Used to understand the overall competitive landscape.
- Comparative prompts — e.g. “Which running shoes should I choose: Nike or Adidas?”
In this case, the order of brand mentions and sentiment become especially important. For example, comparing Nike with a non-specialist brand like Pierre Cardin in a running context should clearly reveal which option is actually being recommended.
- Brand-specific prompts — e.g. “What do you think about running shoes from brand X?”
Used to assess brand recognition by the LLM and identify the most frequently cited sources related to the brand.
Results should always be interpreted within the context of the prompt group they belong to, rather than aggregated across fundamentally different prompt types.
Manual vs Automated Tracking
At this point, we understand how AI visibility measurement works and which metrics should be tracked. The remaining question is how to execute this process in practice.
One option is to manually input prompts, analyze responses, enter results into spreadsheets, and create charts by hand. While this approach is possible, it quickly becomes time-consuming and difficult to scale.
This is where automated tools become useful. One such tool is Genwolf, built for SEO, content, and product marketing teams who want to track AI visibility the way they track SEO rankings. It lets you define relevant prompt sets and run them automatically on a recurring basis (for example, once per day). The platform collects responses, analyzes them, classifies brands, counts occurrences, generates trend charts, and highlights the most frequently cited sources.
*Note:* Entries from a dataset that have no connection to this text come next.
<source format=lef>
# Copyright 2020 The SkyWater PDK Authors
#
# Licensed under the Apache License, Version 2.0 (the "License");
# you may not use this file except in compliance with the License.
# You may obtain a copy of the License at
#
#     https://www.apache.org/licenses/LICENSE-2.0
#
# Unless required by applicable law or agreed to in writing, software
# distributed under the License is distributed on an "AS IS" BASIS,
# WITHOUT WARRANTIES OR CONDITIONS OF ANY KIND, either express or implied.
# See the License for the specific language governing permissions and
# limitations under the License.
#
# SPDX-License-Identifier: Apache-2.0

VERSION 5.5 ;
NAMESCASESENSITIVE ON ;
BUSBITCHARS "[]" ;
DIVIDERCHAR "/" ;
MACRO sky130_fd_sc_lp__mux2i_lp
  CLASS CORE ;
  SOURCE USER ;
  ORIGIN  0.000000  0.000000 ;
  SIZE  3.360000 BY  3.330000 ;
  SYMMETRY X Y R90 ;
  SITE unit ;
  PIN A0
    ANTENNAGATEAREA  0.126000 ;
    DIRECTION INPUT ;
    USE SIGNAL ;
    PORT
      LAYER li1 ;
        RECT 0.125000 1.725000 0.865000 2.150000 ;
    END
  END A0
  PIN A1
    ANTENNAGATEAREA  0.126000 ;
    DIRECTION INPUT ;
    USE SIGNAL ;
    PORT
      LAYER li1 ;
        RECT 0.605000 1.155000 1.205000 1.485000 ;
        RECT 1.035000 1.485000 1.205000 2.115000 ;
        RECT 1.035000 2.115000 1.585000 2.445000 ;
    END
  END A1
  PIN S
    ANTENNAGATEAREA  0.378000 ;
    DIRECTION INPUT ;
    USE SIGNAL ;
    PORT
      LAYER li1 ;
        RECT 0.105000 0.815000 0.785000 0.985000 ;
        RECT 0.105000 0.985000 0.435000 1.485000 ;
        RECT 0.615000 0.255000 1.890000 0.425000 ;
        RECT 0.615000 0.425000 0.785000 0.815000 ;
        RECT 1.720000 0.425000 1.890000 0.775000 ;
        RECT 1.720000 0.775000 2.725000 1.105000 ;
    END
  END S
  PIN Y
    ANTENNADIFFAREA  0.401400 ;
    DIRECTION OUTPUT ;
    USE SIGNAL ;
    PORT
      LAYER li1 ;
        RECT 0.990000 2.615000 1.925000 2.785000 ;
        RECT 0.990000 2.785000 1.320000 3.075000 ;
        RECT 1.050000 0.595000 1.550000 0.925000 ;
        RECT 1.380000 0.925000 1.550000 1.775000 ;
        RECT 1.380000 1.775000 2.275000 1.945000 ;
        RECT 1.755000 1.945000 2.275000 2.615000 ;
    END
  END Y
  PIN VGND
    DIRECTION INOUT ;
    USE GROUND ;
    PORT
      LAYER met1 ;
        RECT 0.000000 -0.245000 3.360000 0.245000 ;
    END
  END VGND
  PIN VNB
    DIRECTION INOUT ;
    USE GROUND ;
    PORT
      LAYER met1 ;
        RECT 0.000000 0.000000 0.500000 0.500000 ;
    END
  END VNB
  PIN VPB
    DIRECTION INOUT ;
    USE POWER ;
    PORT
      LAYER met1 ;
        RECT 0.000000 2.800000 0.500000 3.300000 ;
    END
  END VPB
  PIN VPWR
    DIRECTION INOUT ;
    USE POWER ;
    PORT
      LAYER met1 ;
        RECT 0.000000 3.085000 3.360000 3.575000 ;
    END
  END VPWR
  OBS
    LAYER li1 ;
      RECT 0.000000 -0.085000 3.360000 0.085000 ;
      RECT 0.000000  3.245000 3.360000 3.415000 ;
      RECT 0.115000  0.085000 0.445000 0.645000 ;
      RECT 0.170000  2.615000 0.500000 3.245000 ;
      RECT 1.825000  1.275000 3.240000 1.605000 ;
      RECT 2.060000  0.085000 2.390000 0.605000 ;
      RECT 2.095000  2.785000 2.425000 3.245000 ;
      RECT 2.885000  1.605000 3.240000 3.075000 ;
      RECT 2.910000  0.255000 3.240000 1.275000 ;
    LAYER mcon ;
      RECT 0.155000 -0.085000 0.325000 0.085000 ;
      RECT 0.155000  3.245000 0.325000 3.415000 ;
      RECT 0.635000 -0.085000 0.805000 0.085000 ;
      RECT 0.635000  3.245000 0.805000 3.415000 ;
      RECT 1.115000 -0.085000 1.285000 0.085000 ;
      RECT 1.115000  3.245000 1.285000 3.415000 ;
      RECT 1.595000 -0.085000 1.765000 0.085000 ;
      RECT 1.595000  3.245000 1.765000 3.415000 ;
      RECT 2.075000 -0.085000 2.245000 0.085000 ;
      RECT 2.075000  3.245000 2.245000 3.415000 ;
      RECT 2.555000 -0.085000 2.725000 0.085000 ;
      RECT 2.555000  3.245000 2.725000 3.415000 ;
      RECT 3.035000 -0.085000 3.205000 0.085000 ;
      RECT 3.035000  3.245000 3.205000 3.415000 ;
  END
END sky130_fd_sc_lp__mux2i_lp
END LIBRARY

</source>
If you want, you can try Genwolf for free — no credit card required.
Summary
- AI visibility cannot be measured with a single prompt or a one-time check — AI responses are probabilistic and vary across runs.
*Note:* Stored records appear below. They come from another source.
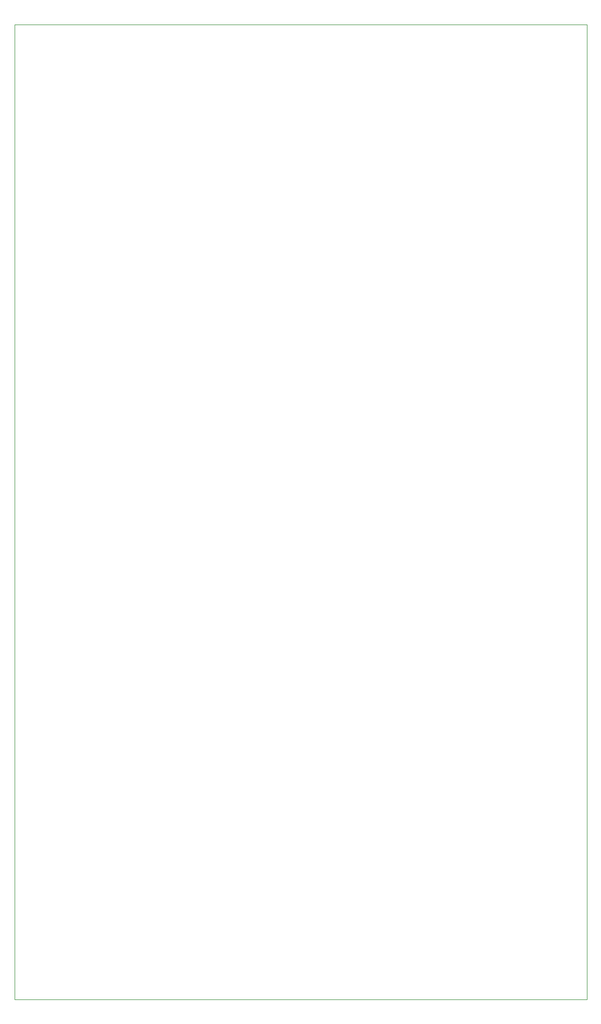
<source format=gbr>
G04 #@! TF.GenerationSoftware,KiCad,Pcbnew,(5.1.5-0-10_14)*
G04 #@! TF.CreationDate,2020-06-18T21:24:07+02:00*
G04 #@! TF.ProjectId,basepcb2,62617365-7063-4623-922e-6b696361645f,rev?*
G04 #@! TF.SameCoordinates,Original*
G04 #@! TF.FileFunction,Profile,NP*
%FSLAX46Y46*%
G04 Gerber Fmt 4.6, Leading zero omitted, Abs format (unit mm)*
G04 Created by KiCad (PCBNEW (5.1.5-0-10_14)) date 2020-06-18 21:24:07*
%MOMM*%
%LPD*%
G04 APERTURE LIST*
%ADD10C,0.050000*%
G04 APERTURE END LIST*
D10*
X0Y0D02*
X0Y-158000000D01*
X0Y-158000000D02*
X92800000Y-158000000D01*
X92800000Y0D02*
X92800000Y-158000000D01*
X0Y0D02*
X92800000Y0D01*
M02*

</source>
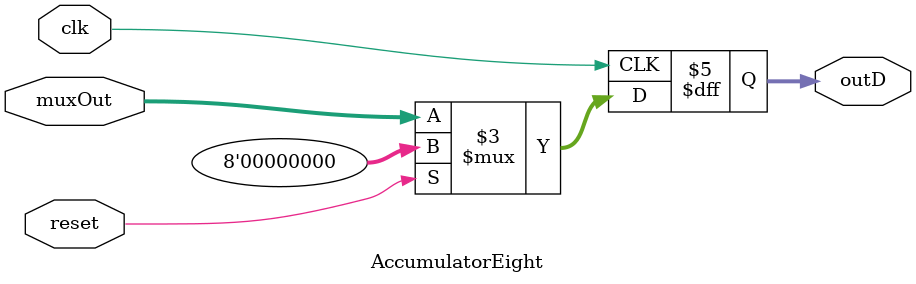
<source format=v>
module AccumulatorEight(outD, muxOut, reset, clk);
output reg [7:0] outD;
input reset;
input clk;
input [7:0] muxOut;

always @(posedge clk) begin
	if(reset)
	begin
		outD = 8'd0;
	end
	else
	begin
		outD = muxOut;
	end
		
end

endmodule

</source>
- Reliable AI visibility measurement requires running the same prompts multiple times and analyzing results as trends over time.
- The most important AI visibility metrics include brand mention rate, source citation rate, intent/category coverage, and sentiment.
- Prompt selection has a direct impact on visibility statistics and can significantly distort results if different prompt types are mixed together.
- Structured tracking — whether manual or automated — is essential for understanding how often, where, and in what context a brand appears in AI-generated answers.